Cheaper and far more abundant than lithium, sodium is increasingly appealing as a foundation for the next generation of high-voltage rechargeable batteries. The development of commercially viable sodium ion batteries lags significantly behind that of lithium batteries, which were widely adopted in the 1990s. But researchers worldwide aim to change that with the hope of eventually creating a more economical alternative to lithium. Advances in sodium ion battery performance could eventually lead to more widespread renewable energy adoption in power grids and drive down the cost of electric vehicles.
One of the major barriers to creating a viable sodium ion battery has been finding a stable anode. Hard carbon currently is the most sodium ion battery common anode, but it comes with the disadvantage of interphasial instability—decomposed electrolytes build up on its surface, increasing the interphasial impedance, resulting in a sharp decline in discharge capacity.
A team of researchers in China tested N-Phenyl-bis(triflouromethanesufonomide) (PTFSI) as a proposed film-forming additive to hard carbon and found that it enhanced the interphasial stability, leading to a 52-percent increase in capacity retention of a sodium ion battery after 100 cycles.
“Sodium ion batteries have only gained renewed attention in recent years,” said Lidan Xing, a professor in the School of Chemistry at South China Normal University and a researcher of the study. “Hard carbon is the most widely used anode material for sodium batteries, but its long cycle stability is not good enough to meet commercial and industrial application requirements. There has been little research on electrolyte matching with hard carbon anode materials.”

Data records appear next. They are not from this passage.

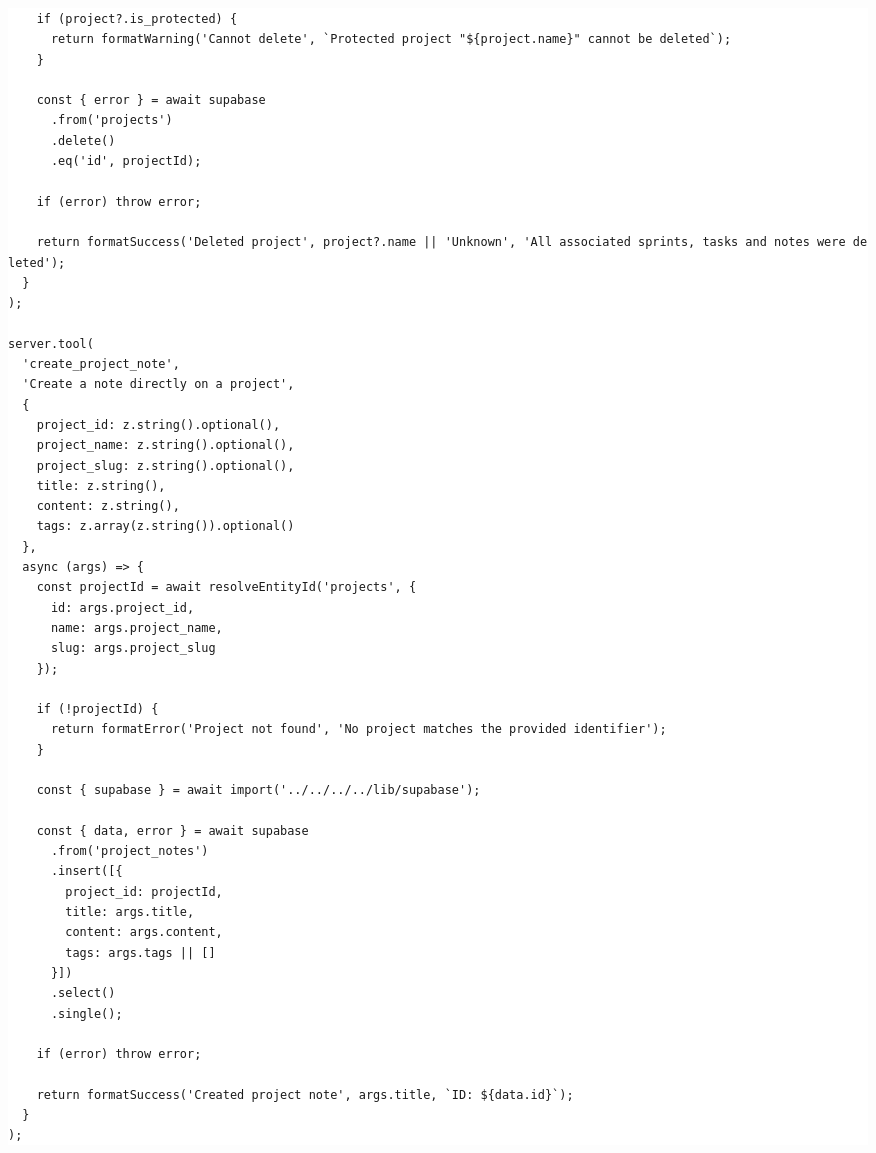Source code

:         if (project?.is_protected) {
          return formatWarning('Cannot delete', `Protected project "${project.name}" cannot be deleted`);
        }
        
        const { error } = await supabase
          .from('projects')
          .delete()
          .eq('id', projectId);
          
        if (error) throw error;
        
        return formatSuccess('Deleted project', project?.name || 'Unknown', 'All associated sprints, tasks and notes were deleted');
      }
    );

    server.tool(
      'create_project_note',
      'Create a note directly on a project',
      {
        project_id: z.string().optional(),
        project_name: z.string().optional(),
        project_slug: z.string().optional(),
        title: z.string(),
        content: z.string(),
        tags: z.array(z.string()).optional()
      },
      async (args) => {
        const projectId = await resolveEntityId('projects', {
          id: args.project_id,
          name: args.project_name,
          slug: args.project_slug
        });
        
        if (!projectId) {
          return formatError('Project not found', 'No project matches the provided identifier');
        }
        
        const { supabase } = await import('../../../../lib/supabase');
        
        const { data, error } = await supabase
          .from('project_notes')
          .insert([{
            project_id: projectId,
            title: args.title,
            content: args.content,
            tags: args.tags || []
          }])
          .select()
          .single();
          
        if (error) throw error;
        
        return formatSuccess('Created project note', args.title, `ID: ${data.id}`);
      }
    );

The study found that adding PTFSI to the hard carbon anode improves the capacity retention of the hard carbon/Na half-cell they tested from 0 to 68 percent after 500 cycles. “This improvement is profound,” Xing said.

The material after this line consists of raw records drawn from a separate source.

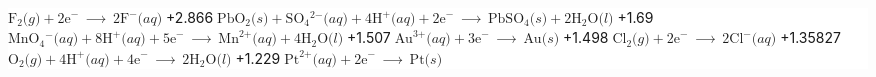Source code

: <td data-align="left"><math xmlns="http://www.w3.org/1998/Math/MathML"><mrow><msub><mtext>F</mtext><mn>2</mn></msub><mo stretchy="false">(</mo><mi>g</mi><mo stretchy="false">)</mo><mo>+</mo><msup><mrow><mtext>2e</mtext></mrow><mtext>−</mtext></msup><mspace width="0.2em" /><mo stretchy="false">⟶</mo><mspace width="0.2em" /><msup><mrow><mtext>2F</mtext></mrow><mtext>−</mtext></msup><mo stretchy="false">(</mo><mi>a</mi><mi>q</mi><mo stretchy="false">)</mo></mrow></math></td>
<td data-align="left">+2.866</td>
</tr>
<tr valign="top">
<td data-align="left"><math xmlns="http://www.w3.org/1998/Math/MathML"><mrow><msub><mrow><mtext>PbO</mtext></mrow><mn>2</mn></msub><mo stretchy="false">(</mo><mi>s</mi><mo stretchy="false">)</mo><mo>+</mo><msub><mrow><mtext>SO</mtext></mrow><mn>4</mn></msub><msup><mrow /><mrow><mn>2−</mn></mrow></msup><mo stretchy="false">(</mo><mi>a</mi><mi>q</mi><mo stretchy="false">)</mo><mo>+</mo><msup><mrow><mtext>4H</mtext></mrow><mtext>+</mtext></msup><mo stretchy="false">(</mo><mi>a</mi><mi>q</mi><mo stretchy="false">)</mo><mo>+</mo><msup><mrow><mtext>2e</mtext></mrow><mtext>−</mtext></msup><mspace width="0.2em" /><mo stretchy="false">⟶</mo><mspace width="0.2em" /><msub><mrow><mtext>PbSO</mtext></mrow><mn>4</mn></msub><mo stretchy="false">(</mo><mi>s</mi><mo stretchy="false">)</mo><mo>+</mo><msub><mrow><mtext>2H</mtext></mrow><mn>2</mn></msub><mtext>O</mtext><mo stretchy="false">(</mo><mi>l</mi><mo stretchy="false">)</mo></mrow></math></td>
<td data-align="left">+1.69</td>
</tr>
<tr valign="top">
<td data-align="left"><math xmlns="http://www.w3.org/1998/Math/MathML"><mrow><msub><mrow><mtext>MnO</mtext></mrow><mn>4</mn></msub><msup><mrow /><mtext>−</mtext></msup><mo stretchy="false">(</mo><mi>a</mi><mi>q</mi><mo stretchy="false">)</mo><mo>+</mo><msup><mrow><mtext>8H</mtext></mrow><mtext>+</mtext></msup><mo stretchy="false">(</mo><mi>a</mi><mi>q</mi><mo stretchy="false">)</mo><mo>+</mo><msup><mrow><mtext>5e</mtext></mrow><mtext>−</mtext></msup><mspace width="0.2em" /><mo stretchy="false">⟶</mo><mspace width="0.2em" /><msup><mrow><mtext>Mn</mtext></mrow><mrow><mn>2+</mn></mrow></msup><mo stretchy="false">(</mo><mi>a</mi><mi>q</mi><mo stretchy="false">)</mo><mo>+</mo><msub><mrow><mtext>4H</mtext></mrow><mn>2</mn></msub><mtext>O</mtext><mo stretchy="false">(</mo><mi>l</mi><mo stretchy="false">)</mo></mrow></math></td>
<td data-align="left">+1.507</td>
</tr>
<tr valign="top">
<td data-align="left"><math xmlns="http://www.w3.org/1998/Math/MathML"><mrow><msup><mrow><mtext>Au</mtext></mrow><mrow><mn>3+</mn></mrow></msup><mo stretchy="false">(</mo><mi>a</mi><mi>q</mi><mo stretchy="false">)</mo><mo>+</mo><msup><mrow><mtext>3e</mtext></mrow><mtext>−</mtext></msup><mspace width="0.2em" /><mo stretchy="false">⟶</mo><mspace width="0.2em" /><mtext>Au</mtext><mo stretchy="false">(</mo><mi>s</mi><mo stretchy="false">)</mo></mrow></math></td>
<td data-align="left">+1.498</td>
</tr>
<tr valign="top">
<td data-align="left"><math xmlns="http://www.w3.org/1998/Math/MathML"><mrow><msub><mrow><mtext>Cl</mtext></mrow><mn>2</mn></msub><mo stretchy="false">(</mo><mi>g</mi><mo stretchy="false">)</mo><mo>+</mo><msup><mrow><mtext>2e</mtext></mrow><mtext>−</mtext></msup><mspace width="0.2em" /><mo stretchy="false">⟶</mo><mspace width="0.2em" /><msup><mrow><mtext>2Cl</mtext></mrow><mtext>−</mtext></msup><mo stretchy="false">(</mo><mi>a</mi><mi>q</mi><mo stretchy="false">)</mo></mrow></math></td>
<td data-align="left">+1.35827</td>
</tr>
<tr valign="top">
<td data-align="left"><math xmlns="http://www.w3.org/1998/Math/MathML"><mrow><msub><mtext>O</mtext><mn>2</mn></msub><mo stretchy="false">(</mo><mi>g</mi><mo stretchy="false">)</mo><mo>+</mo><msup><mrow><mtext>4H</mtext></mrow><mtext>+</mtext></msup><mo stretchy="false">(</mo><mi>a</mi><mi>q</mi><mo stretchy="false">)</mo><mo>+</mo><msup><mrow><mtext>4e</mtext></mrow><mtext>−</mtext></msup><mspace width="0.2em" /><mo stretchy="false">⟶</mo><mspace width="0.2em" /><msub><mrow><mtext>2H</mtext></mrow><mn>2</mn></msub><mtext>O</mtext><mo stretchy="false">(</mo><mi>l</mi><mo stretchy="false">)</mo></mrow></math></td>
<td data-align="left">+1.229</td>
</tr>
<tr valign="top">
<td data-align="left"><math xmlns="http://www.w3.org/1998/Math/MathML"><mrow><msup><mrow><mtext>Pt</mtext></mrow><mrow><mn>2+</mn></mrow></msup><mo stretchy="false">(</mo><mi>a</mi><mi>q</mi><mo stretchy="false">)</mo><mo>+</mo><msup><mrow><mtext>2e</mtext></mrow><mtext>−</mtext></msup><mspace width="0.2em" /><mo stretchy="false">⟶</mo><mspace width="0.2em" /><mtext>Pt</mtext><mo stretchy="false">(</mo><mi>s</mi><mo stretchy="false">)</mo></mrow></math></td>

Previous attempts at building a higher-performing sodium-ion battery have included adding a multi-functional nitrogen-doped hard carbon with an enlarged interlayer, and, in another case, developing a carbonized reconstructed lignin as a novel hard carbon anode. Experiments with other carbonate-based electrolytes for sodium-ion batteries have been conducted using fluoroethylene carbonate, succinic anhydride, rubidium, and cesium ions. None of those approaches came close to the improvement Xing and her colleagues achieved by adding a PTFSI film-forming electrolyte additive to the hard carbon anode.
“As a film-forming additive for the anode, PTFSI’s reducing activity is as important as the properties of its decomposition products,” Xing said. “For example, in this work, the structure of PTSFI is similar to that of an FSTI anion, and the structure and properties of their reduction products are also very similar. However, PTFSI is a molecule with a higher reducing activity than the FSTI anion. The former can improve the interphasial stability of hard carbon, but the latter cannot. Therefore, this work provides ideas for the design of hard carbon film-forming additives.”
The research team used coin cells to evaluate PTFSI as part of their new proposed electrolyte sodium ion system. They built the hard carbon anodes using thin copper foil cut to 12mm in diameter, coated and dried, then layered into half-cells with glass fiber separators and carbonated-based electrolyte. Batteries built both with and without their proposed PTFSI film-forming additive were charged and discharged up to 500 times. The authors concluded that significant performance gains presented with a 1-percent addition of PTFSI.
“We observed from this work that PTFSI can significantly improve long-cycle performance of hard carbon. Therefore, the next step is to evaluate its performance in large-capacity porch cells. If the results are similar to those of coin cells, we believe this additive could be used commercially in sodium ion batteries.”